**DOCUMENTO**.
....

Tony: Nesse ineditismo, talvez a única que se pudesse contestar é A Melhor Banda de Todos os Tempos da Última Semana, né? Ela entra ali por dois motivos muito especiais. Assim, ela foi um grande hit, como alguns poucos que ficou de fora do do repertório do Encontro. É um hit também e é também relativamente recente…

MP: Para quem tem quatro décadas de carreira, vinte anos ainda é recente.

Tony: (Risos) é recente. E também eu acho que tem uma coisa bacana nessa situação toda vivida pelo Branco, com os problemas de saúde que ele enfrentou, que ele costuma dizer nos shows: “Essa aqui é a minha nova voz”. Então, ele está cantando com sua nova voz, e cantando muito bem curado. E acho que isso é legal também, afirma uma coisa bacana que ficou desses desses últimos tempos, é muito motivadora essa situação, tendo Branco vencido todas essas dificuldades.

MP: Tem uma frase sua, Britto, no meio do Microfonado em que você fala “eu não queria me repetir”, e eu acho muito legal pensar que vocês têm um repertório que permite a redescoberta constante, a possibilidade desse ineditismo. Acho que atesta a qualidade do trabalho de vocês enquanto repertório, enquanto cancioneiro, são músicas que permitem que se faça algo novo com elas. Isso se liga também ao que você diz, Tony, “como é que fazemos uma coisa que é tão rock quanto brasileira?”. Acho que talvez está aí a chave de tudo. Titãs é rock, é claro, ainda mais pegando seus primeiros trabalhos, até porque aquela década foi marcada por isso. Mas se hoje um moleque tiver acesso à discografia de vocês pela primeira vez e falar que Titãs é uma banda de MPB, eu não vou discordar dele.

....

**DADOS EXTRAÍDOS**.
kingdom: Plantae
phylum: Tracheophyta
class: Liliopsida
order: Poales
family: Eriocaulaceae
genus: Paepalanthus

....

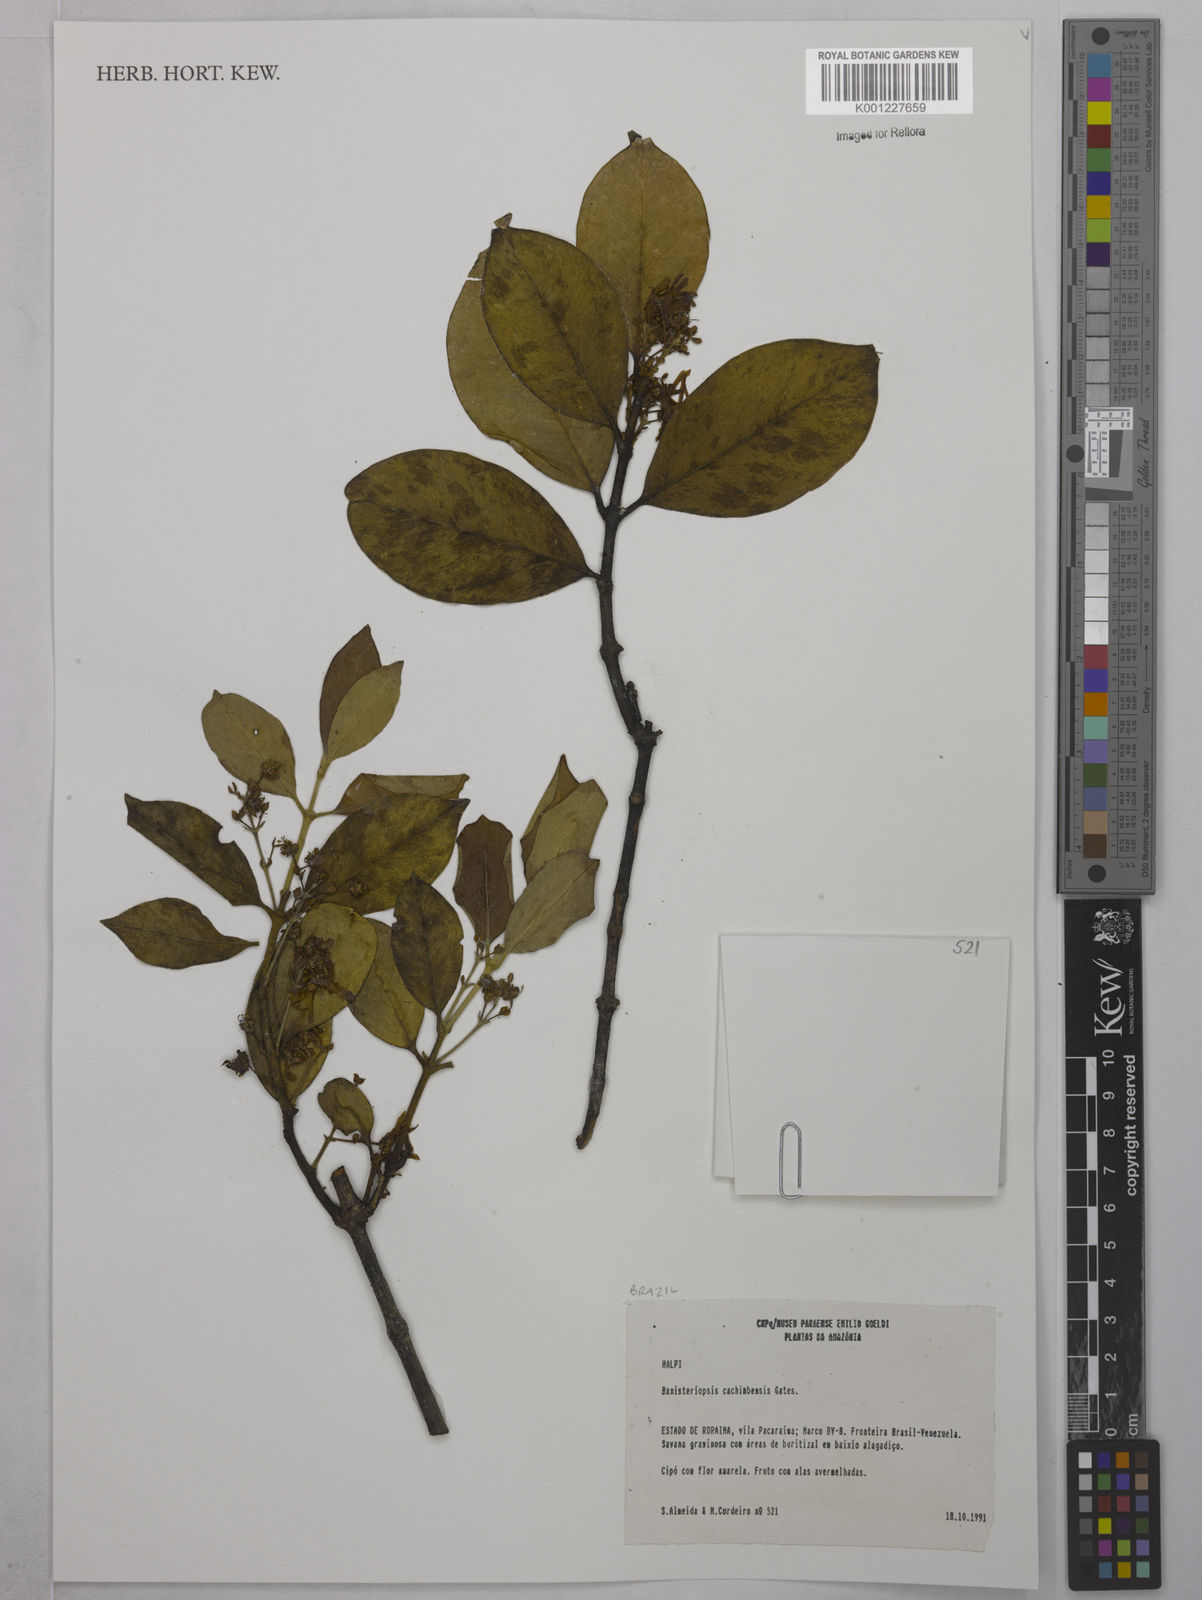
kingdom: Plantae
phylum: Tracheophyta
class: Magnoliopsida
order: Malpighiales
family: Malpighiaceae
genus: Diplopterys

....

**CONJUNTO DE TAREFAS**.
• a. Liste todas as falas que a entrevista sobre os Titãs traz entre aspas.
• b. Cite da entrevista sobre os Titãs o trecho que se inicia com as palavras "MP: Tem uma" e termina em "vou discordar dele.".

**RESPOSTAS DOS EXERCÍCIOS**.
• a.
“Essa aqui é a minha nova voz”
“eu não queria me repetir”
“como é que fazemos uma coisa que é tão rock quanto brasileira?”

• b.
MP: Tem uma frase sua, Britto, no meio do Microfonado em que você fala “eu não queria me repetir”, e eu acho muito legal pensar que vocês têm um repertório que permite a redescoberta constante, a possibilidade desse ineditismo. Acho que atesta a qualidade do trabalho de vocês enquanto repertório, enquanto cancioneiro, são músicas que permitem que se faça algo novo com elas. Isso se liga também ao que você diz, Tony, “como é que fazemos uma coisa que é tão rock quanto brasileira?”. Acho que talvez está aí a chave de tudo. Titãs é rock, é claro, ainda mais pegando seus primeiros trabalhos, até porque aquela década foi marcada por isso. Mas se hoje um moleque tiver acesso à discografia de vocês pela primeira vez e falar que Titãs é uma banda de MPB, eu não vou discordar dele.